__Consegna di lavoro 1__. Ripeti fedelmente, tra i record, la parte che si apre con la riga contenente "Bohol where almost" e si chiude con quella contenente "with little life", entrambe incluse.

__Brano di testo__.
A distanza di più di tre anni dall’entrata in vigore della L. n. 92/2012 recante “Disposizioni in materia di riforma del mercato del lavoro in una prospettiva di crescita” (c.d. Riforma Fornero), suscitano ancora particolare interesse alcune questioni sin da subito controverse e di non univoca soluzione.
In primo luogo, la questione della legittimazione del datore di lavoro ad adire il giudice con ricorso proposto nelle forme del “rito Fornero”.
A rilevare nuovamente il caso, sebbene soltanto in obiter, è stato il Tribunale di Terni in funzione di Giudice del Lavoro (Ord. 07.10.2015), chiamato a pronunciarsi sulla eccezione di litispendenza sollevata dalla società datrice di lavoro convenuta in giudizio, con ricorso ex art. 1 L. n. 92/12, da una ex dipendente, per l’accertamento dell’illegittimità del licenziamento intimatole.
Nel costituirsi in giudizio la parte datoriale rilevava l’esistenza di un procedimento dalla stessa già incardinato, con rito Fornero, innanzi al Giudice del lavoro di Perugia[1] al quale chiedeva di accertare la legittimità del licenziamento intimato alla lavoratrice che a sua volta si costituiva resistendo con memoria difensiva e formulando contestuale domanda riconvenzionale avente ad oggetto la richiesta di accertamento dell’illegittimità del recesso contrattuale.
Ebbene, il tema della legittimazione all’azione ex art. 18, controverso sin dall’entrata in vigore della riforma, è stato spesso risolto dalla dottrina in senso negativo a partite dal dato letterale dell’art. 1 co. 47 L. 92/2012 che chiaramente legittima alla proposizione di domande aventi ad oggetto l’impugnativa del licenziamento.
Ancora in senso restrittivo si sono espressi autorevoli pareri argomentando a partire dalla carenza di interesse ad agire del datore di lavoro, essendo comunque non molto ampi i termini per l’impugnativa concessi, a pena di decadenza, al lavoratore licenziato[2].
Non sono mancate, peraltro, le obiezioni della dottrina che ha fatto notate come l’art.1 co.47 L. n. 92/12, estendendo il “rito Fornero” alle questioni relative alla qualificazione del rapporto di lavoro, consente di contemplare anche le azioni di mero accertamento della legittimità del licenziamento introdotte dal datore di lavoro, il cui interesse sia sorto dall’impugnativa stragiudiziale dello stesso ad opera del lavoratore[3].
In proposito, è da rilevare che la giurisprudenza di merito si sta consolidando, invece, su opposte posizioni[4].

__Consegna di lavoro 2__. Riproduci senza modifiche la parte del brano sulla Riforma Fornero che si apre con le parole "A rilevare nuovamente" e si chiude con "del licenziamento intimatole.".

__I dati__.
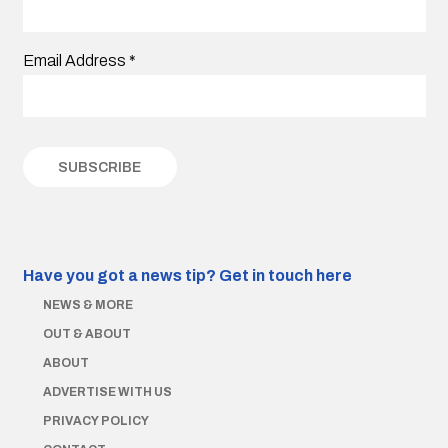
Email Address
*
Have you got a news tip?
Get in touch here
NEWS & MORE
OUT & ABOUT
ABOUT
ADVERTISE WITH US
PRIVACY POLICY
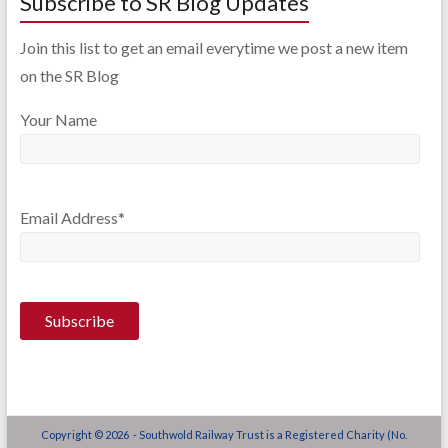
Subscribe to SR Blog Updates
Join this list to get an email everytime we post a new item
on the SR Blog
Your Name
Email Address*
Copyright © 2026 - Southwold Railway Trust is a Registered Charity (No.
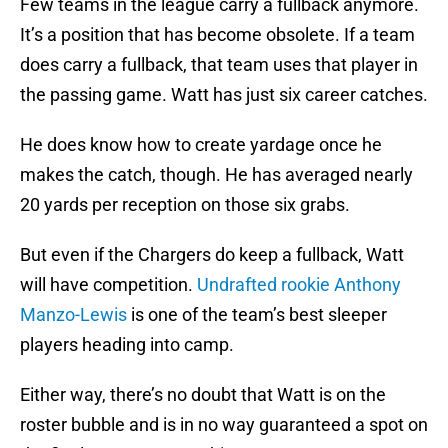
Few teams in the league carry a fullback anymore.
It’s a position that has become obsolete. If a team
does carry a fullback, that team uses that player in
the passing game. Watt has just six career catches.
He does know how to create yardage once he
makes the catch, though. He has averaged nearly
20 yards per reception on those six grabs.
But even if the Chargers do keep a fullback, Watt
will have competition.
Undrafted rookie Anthony
Manzo-Lewis
is one of the team’s best sleeper
players heading into camp.
Either way, there’s no doubt that Watt is on the
roster bubble and is in no way guaranteed a spot on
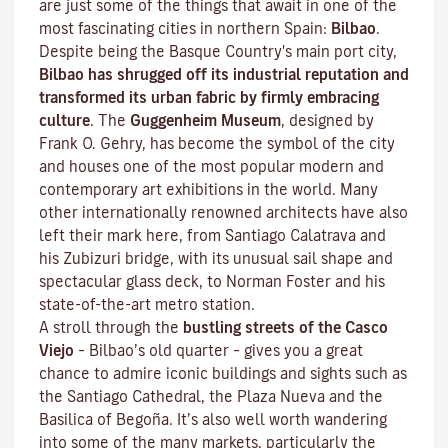
are just some of the things that await in one of the
most fascinating cities in northern Spain:
Bilbao
.
Despite being the Basque Country's main port city,
Bilbao has shrugged off its industrial reputation and
transformed its urban fabric by firmly embracing
culture
. The
Guggenheim Museum
, designed by
Frank O. Gehry, has become the symbol of the city
and houses one of the most popular modern and
contemporary art exhibitions in the world. Many
other internationally renowned architects have also
left their mark here, from Santiago Calatrava and
his Zubizuri bridge, with its unusual sail shape and
spectacular glass deck, to Norman Foster and his
state-of-the-art metro station.
A stroll through the
bustling streets of the
Casco
Viejo
–
Bilbao’s old quarter
– gives you a great
chance to admire iconic buildings and sights such as
the Santiago Cathedral, the Plaza Nueva and the
Basilica of Begoña. It’s also well worth wandering
into some of the many markets, particularly the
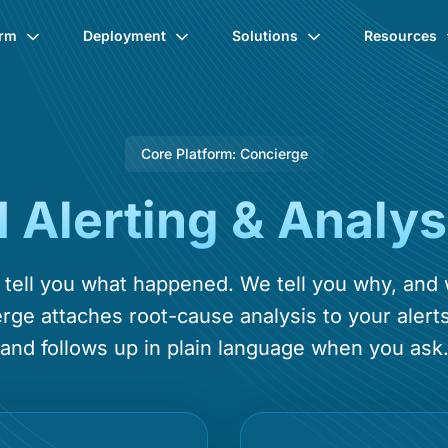
orm
Deployment
Solutions
Resources
Core Platform: Concierge
I Alerting & Analys
s tell you what happened. We tell you why, and
rge attaches root-cause analysis to your alerts
and follows up in plain language when you ask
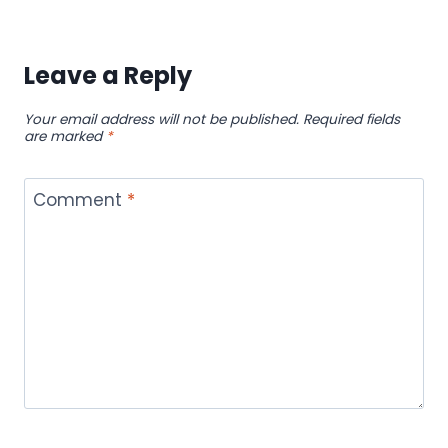
Leave a Reply
Your email address will not be published.
Required fields
are marked
*
Comment
*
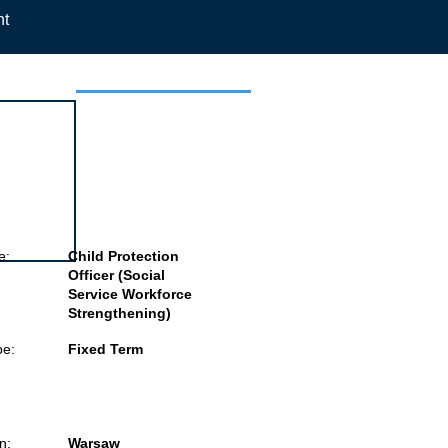
nt
 this job
e:
Child Protection
Officer (Social
Service Workforce
Strengthening)
pe:
Fixed Term
n:
Warsaw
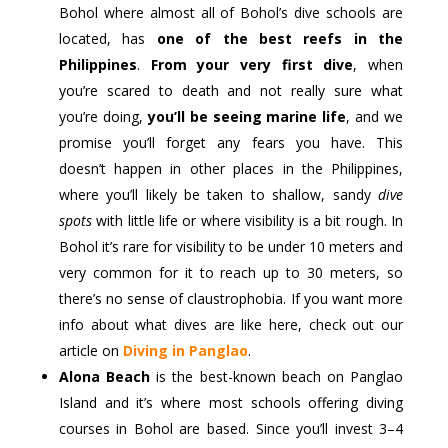
Bohol where almost all of Bohol’s dive schools are
located, has
one of the best reefs in the
Philippines
.
From your very first dive
, when
you’re scared to death and not really sure what
you’re doing,
you’ll be seeing marine life
, and we
promise you’ll forget any fears you have. This
doesn’t happen in other places in the Philippines,
where you’ll likely be taken to shallow, sandy
dive
spots
with little life or where visibility is a bit rough. In
Bohol it’s rare for visibility to be under 10 meters and
very common for it to reach up to 30 meters, so
there’s no sense of claustrophobia. If you want more
info about what dives are like here, check out our
article on
Diving in Panglao
.
Alona Beach
is the best-known beach on Panglao
Island and it’s where most schools offering diving
courses in Bohol are based. Since you’ll invest 3–4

__Risposta al compito 1__.
Bohol where almost all of Bohol’s dive schools are
located, has
one of the best reefs in the
Philippines
.
From your very first dive
, when
you’re scared to death and not really sure what
you’re doing,
you’ll be seeing marine life
, and we
promise you’ll forget any fears you have. This
doesn’t happen in other places in the Philippines,
where you’ll likely be taken to shallow, sandy
dive
spots
with little life or where visibility is a bit rough. In

__Risposta al compito 2__.
A rilevare nuovamente il caso, sebbene soltanto in obiter, è stato il Tribunale di Terni in funzione di Giudice del Lavoro (Ord. 07.10.2015), chiamato a pronunciarsi sulla eccezione di litispendenza sollevata dalla società datrice di lavoro convenuta in giudizio, con ricorso ex art. 1 L. n. 92/12, da una ex dipendente, per l’accertamento dell’illegittimità del licenziamento intimatole.